Atopic dermatitis (AD) is one of the most common chronic inflammatory skin diseases, which generally presents with intense itching and recurrent eczematous lesions. AD affects up to 20% of children and 10% of adults in high-income countries. The prevalence and incidence of AD have increased in recent years. The onset of AD mostly occurs in childhood, although in some cases AD may persist in adult life or even manifest in middle age (adult-onset AD). AD pathophysiology is made of a complex net, in which genetic background, skin barrier dysfunction, innate and adaptive immune responses, as well as itch contribute to disease development, progression, and chronicization. One of the most important features of AD is skin dehydration, which is mainly caused by filaggrin mutations that determine trans-epidermal water loss, pH alterations, and antigen penetration. In accordance with the "outside-inside" theory of AD pathogenesis, in a context of an altered epidermal barrier, antigens encounter epidermal antigen presentation cells (APCs), such as epidermal Langerhans cells and inflammatory epidermal dendritic cells, leading to their maturation and Th-2 cell-mediated inflammation. APCs also bear trimeric high-affinity receptors for immunoglobulin E (IgE), which induce IgE-mediated sensitizations as part of pathogenic mechanisms leading to AD. In this review, we discuss the role of cytokines in the pathogenesis of AD, considering patients with various clinical AD phenotypes.
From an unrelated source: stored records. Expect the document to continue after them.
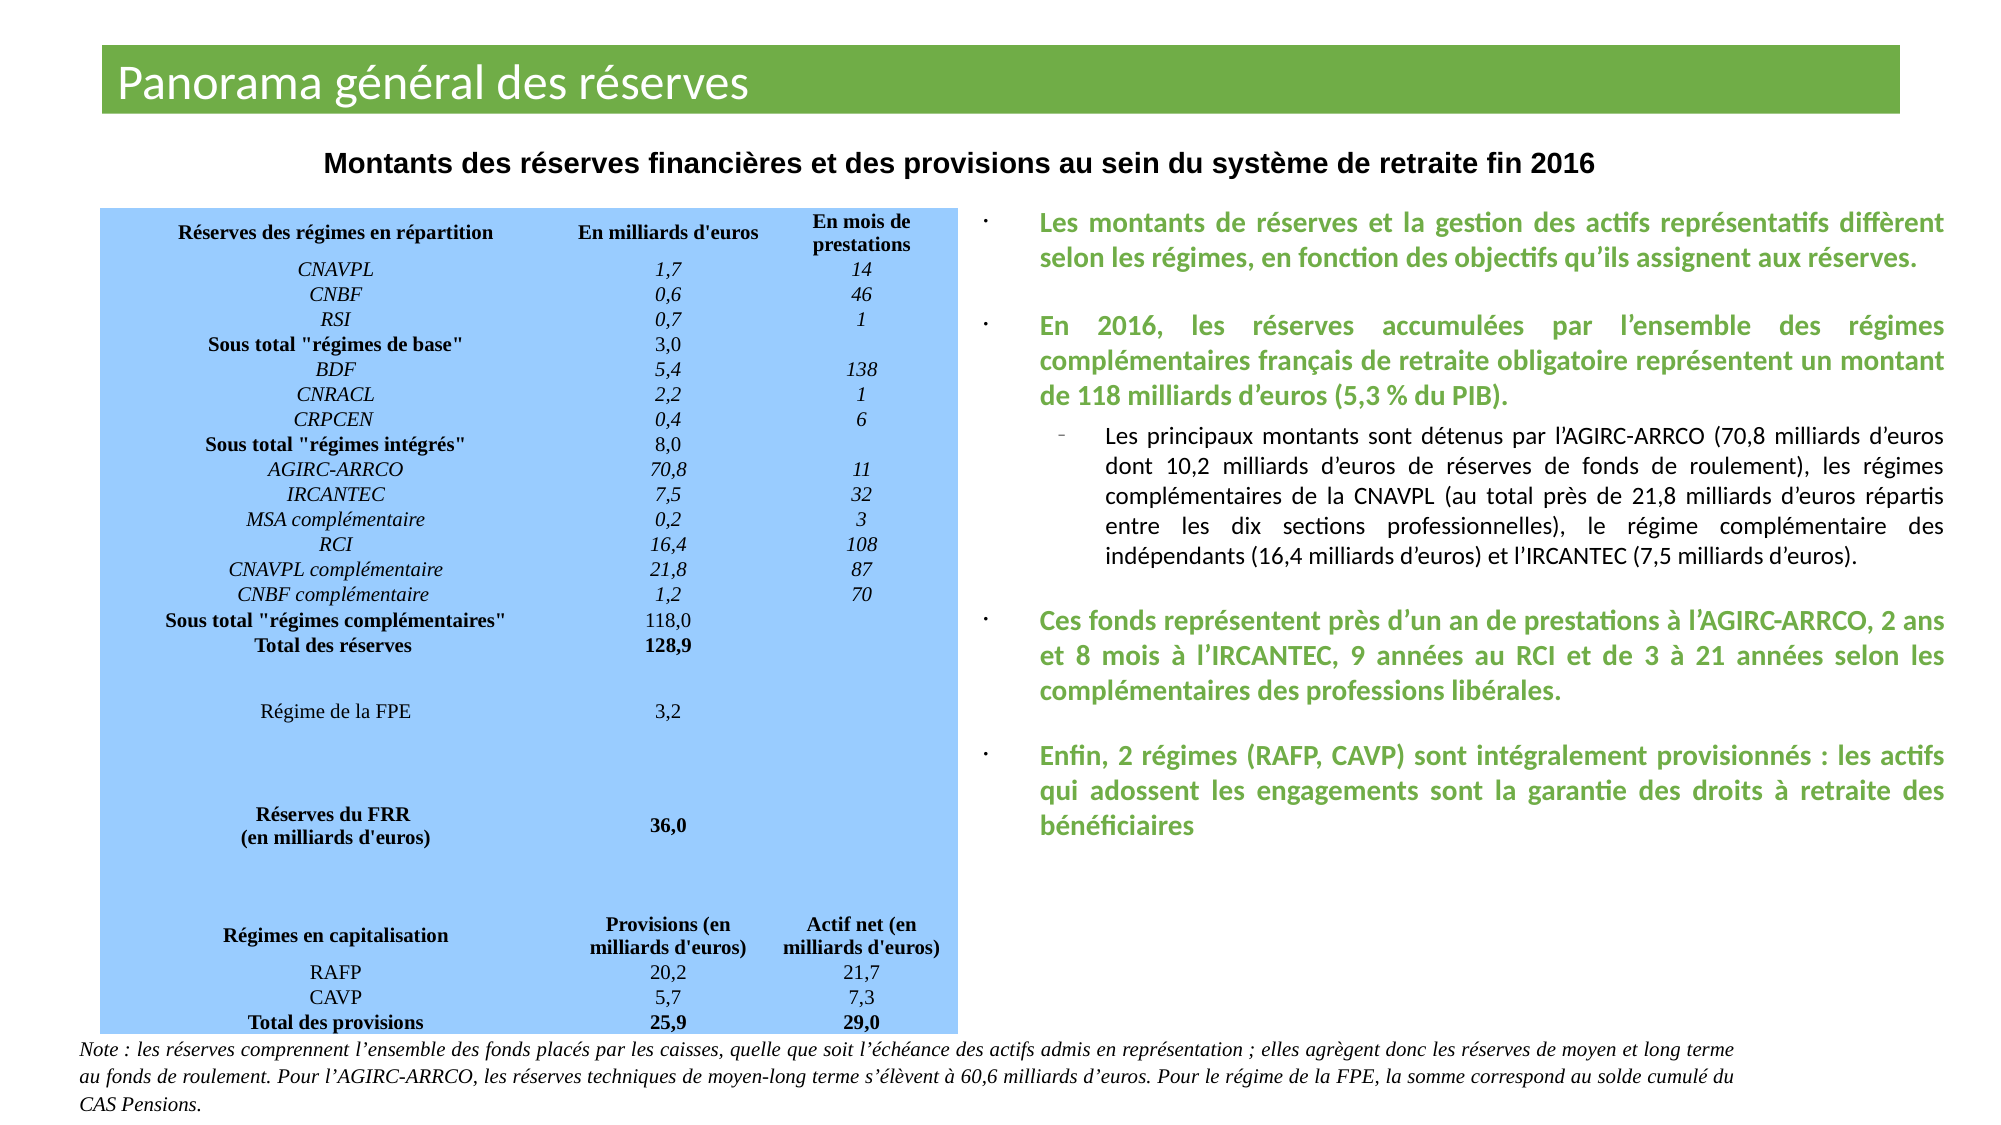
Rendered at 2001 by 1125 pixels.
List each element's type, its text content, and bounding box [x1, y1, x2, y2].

table_cell Régime de la FPE [100, 682, 572, 739]
table_cell 21,7 [765, 959, 958, 984]
table_cell 6 [765, 406, 958, 431]
table_cell 1 [765, 381, 958, 406]
table_cell 128,9 [572, 632, 765, 657]
text_box Les montants de réserves et la gestion des actifs représentatifs diffèrent selon les régimes, en fonction des objectifs qu’ils assignent aux réserves. En 2016, les réserves accumulées par l’ensemble des régimes complémentaires français de retraite obligatoire représentent un montant de 118 milliards d’euros (5,3 % du PIB). Les principaux montants sont détenus par l’AGIRC-ARRCO (70,8 milliards d’euros dont 10,2 milliards d’euros de réserves de fonds de roulement), les régimes complémentaires de la CNAVPL (au total près de 21,8 milliards d’euros répartis entre les dix sections professionnelles), le régime complémentaire des indépendants (16,4 milliards d’euros) et l’IRCANTEC (7,5 milliards d’euros). Ces fonds représentent près d’un an de prestations à l’AGIRC-ARRCO, 2 ans et 8 mois à l’IRCANTEC, 9 années au RCI et de 3 à 21 années selon les complémentaires des professions libérales. Enfin, 2 régimes (RAFP, CAVP) sont intégralement provisionnés : les actifs qui adossent les engagements sont la garantie des droits à retraite des bénéficiaires [968, 196, 1961, 539]
table_cell 46 [765, 281, 958, 306]
table_cell 87 [765, 557, 958, 582]
table_cell 5,4 [572, 356, 765, 381]
table_cell 14 [765, 256, 958, 281]
list [86, 125, 1945, 468]
table_cell 32 [765, 482, 958, 507]
table_cell 3 [765, 507, 958, 532]
table_cell [765, 331, 958, 356]
text_box Note : les réserves comprennent l’ensemble des fonds placés par les caisses, quelle que soit l’échéance des actifs admis en représentation ; elles agrègent donc les réserves de moyen et long terme au fonds de roulement. Pour l’AGIRC-ARRCO, les réserves techniques de moyen-long terme s’élèvent à 60,6 milliards d’euros. Pour le régime de la FPE, la somme correspond au solde cumulé du CAS Pensions. [64, 1025, 1750, 1123]
table_cell 20,2 [572, 959, 765, 984]
table_cell 29,0 [765, 1009, 958, 1025]
table_cell Provisions (en milliards d'euros) [572, 911, 765, 959]
table_cell BDF [100, 356, 572, 381]
table_cell [765, 431, 958, 456]
table_cell 108 [765, 532, 958, 557]
table_cell Total des réserves [100, 632, 572, 657]
table_cell 0,6 [572, 281, 765, 306]
table_cell 138 [765, 356, 958, 381]
table_cell 70 [765, 582, 958, 607]
table_cell 21,8 [572, 557, 765, 582]
table_cell CNBF [100, 281, 572, 306]
table_header En milliards d'euros [572, 208, 765, 256]
table_cell 3,0 [572, 331, 765, 356]
table_cell 11 [765, 456, 958, 482]
table_header En mois de prestations [765, 208, 958, 256]
table_cell [572, 739, 765, 796]
table_cell 0,7 [572, 306, 765, 331]
table_cell 0,2 [572, 507, 765, 532]
table_cell 1,2 [572, 582, 765, 607]
table_cell Réserves du FRR (en milliards d'euros) [100, 796, 572, 854]
table_cell [765, 854, 958, 911]
table_cell RSI [100, 306, 572, 331]
table_cell [572, 657, 765, 682]
table_cell RCI [100, 532, 572, 557]
table_cell Sous total "régimes de base" [100, 331, 572, 356]
table_cell 0,4 [572, 406, 765, 431]
text_box Panorama général des réserves [102, 45, 1900, 114]
table_cell 118,0 [572, 607, 765, 632]
table_cell 1,7 [572, 256, 765, 281]
table_cell [765, 682, 958, 739]
table_cell 16,4 [572, 532, 765, 557]
table_cell 3,2 [572, 682, 765, 739]
table_cell CNAVPL [100, 256, 572, 281]
table_cell AGIRC-ARRCO [100, 456, 572, 482]
table_cell 7,3 [765, 984, 958, 1009]
table_cell [100, 739, 572, 796]
table_cell 7,5 [572, 482, 765, 507]
table_cell Sous total "régimes complémentaires" [100, 607, 572, 632]
table_cell CRPCEN [100, 406, 572, 431]
table_cell [100, 854, 572, 911]
table_cell CNBF complémentaire [100, 582, 572, 607]
table_cell 36,0 [572, 796, 765, 854]
table_cell Régimes en capitalisation [100, 911, 572, 959]
table_cell 2,2 [572, 381, 765, 406]
table_cell [765, 739, 958, 796]
table_cell CNAVPL complémentaire [100, 557, 572, 582]
table_cell [572, 854, 765, 911]
table_cell [765, 607, 958, 632]
table_cell Actif net (en milliards d'euros) [765, 911, 958, 959]
table_header Réserves des régimes en répartition [100, 208, 572, 256]
table_cell IRCANTEC [100, 482, 572, 507]
text_box Montants des réserves financières et des provisions au sein du système de retraite fin 2016 [165, 137, 1756, 187]
table_cell Total des provisions [100, 1009, 572, 1025]
table_cell Sous total "régimes intégrés" [100, 431, 572, 456]
table_cell 5,7 [572, 984, 765, 1009]
table_cell 25,9 [572, 1009, 765, 1025]
table_cell CNRACL [100, 381, 572, 406]
table_cell 8,0 [572, 431, 765, 456]
table_cell [765, 796, 958, 854]
table_cell CAVP [100, 984, 572, 1009]
table_cell 1 [765, 306, 958, 331]
table_cell RAFP [100, 959, 572, 984]
table_cell 70,8 [572, 456, 765, 482]
table_cell [765, 632, 958, 657]
table_cell [100, 657, 572, 682]
table_cell [765, 657, 958, 682]
table_cell MSA complémentaire [100, 507, 572, 532]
Moreover, we describe the cytokine patterns in patients with AD at different phases of the disease evolution, as well as in relation to different phenotypes/endotypes, including age, race, and intrinsic/extrinsic subtypes. We also discuss the outcomes of current biologics for AD, which corroborate the presence of multiple cytokine axes involved in the background of AD. A deep insight into the correlation between cytokine patterns and the related clinical forms of AD is a crucial step towards increasingly personalized, and therefore more efficient therapy.
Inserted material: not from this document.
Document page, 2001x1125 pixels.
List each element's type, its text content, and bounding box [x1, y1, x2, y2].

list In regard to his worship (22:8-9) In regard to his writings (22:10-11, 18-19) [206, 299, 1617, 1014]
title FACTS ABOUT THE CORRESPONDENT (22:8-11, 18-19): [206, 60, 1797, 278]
Keywords: atopic dermatitis; biologics; cytokines; endotypes; intracellular pathways; itch; small-molecule inhibitors.

Figure 1

A simplistic overview of AD pathogenesis. Non-lesional skin has an epidermal barrier deficiency with a reduced diversity of the microbiome. In acute AD lesion, Langerhans cells, IEDC bearing specific IgE bound to the high affinity receptor for IgE, and dermal dendritic cells bind allergens and antigens. Keratinocyte-derived (IL-18, IL-1β, IL-33, TSLP and IL-25) and Th2-cell-derived cytokines IL-4, IL-13, and IL-31 directly activate sensory nerves, which promotes pruritus. During transition to chronicity, itch is amplified by various pruritogens (e.g., antigens and molecular mediators such as histamine and other substances). Scratching exacerbates dermatitis, which may further enhance pruritus and result in an itch/scratch vicious cycle. Chronic AD lesional skin is characterized by the intensification of Th2, Th1, and Th17 responses. DC = dendritic cell, MC = mast cell, IDEC = inflammatory dendritic epidermal cell, ILC = innate lymphoid cell. LC = lymphoid cell, B = B cell, Eo = eosinophile, Ba = basophile, IFN = interferon, IL = interleukin, Th = T-helper cell, Th0 = naive T cell, TNF = tumor necrosis factor, TSLP = thymic stromal lymphopoietin.

Figure 2

A schematic picture of the T cell subsets and cytokine profiles in the main AD endotypes. Adult AD is characterized by the intensification of Th1 signature, whereas pediatric AD shows the predominance of Th17(IL-17A, IL-19, CCL20, LL-37, elafin) and Th9 (IL-9)-related cytokines. Moderate and severe AD share Th2-dependent immune responses, with the identification of Th22 (IL-22), Th1 (IFN-γ, TNF-a, TNF-β), and Th17 (IL-17A and IL-21)-related cytokines in severe AD. Patients with extrinsic AD tend to exhibit barrier disruption, which causes repeated allergen exposure and B-cell activation resulting in hyper-IgE levels in serum. The cytokine spectrum of patients with intrinsic AD is further complicated with additional cytokine axes, including Th1 (IFN-γ, CXCL9, 10, 11) and Th17 (IL-17A, CXCL8).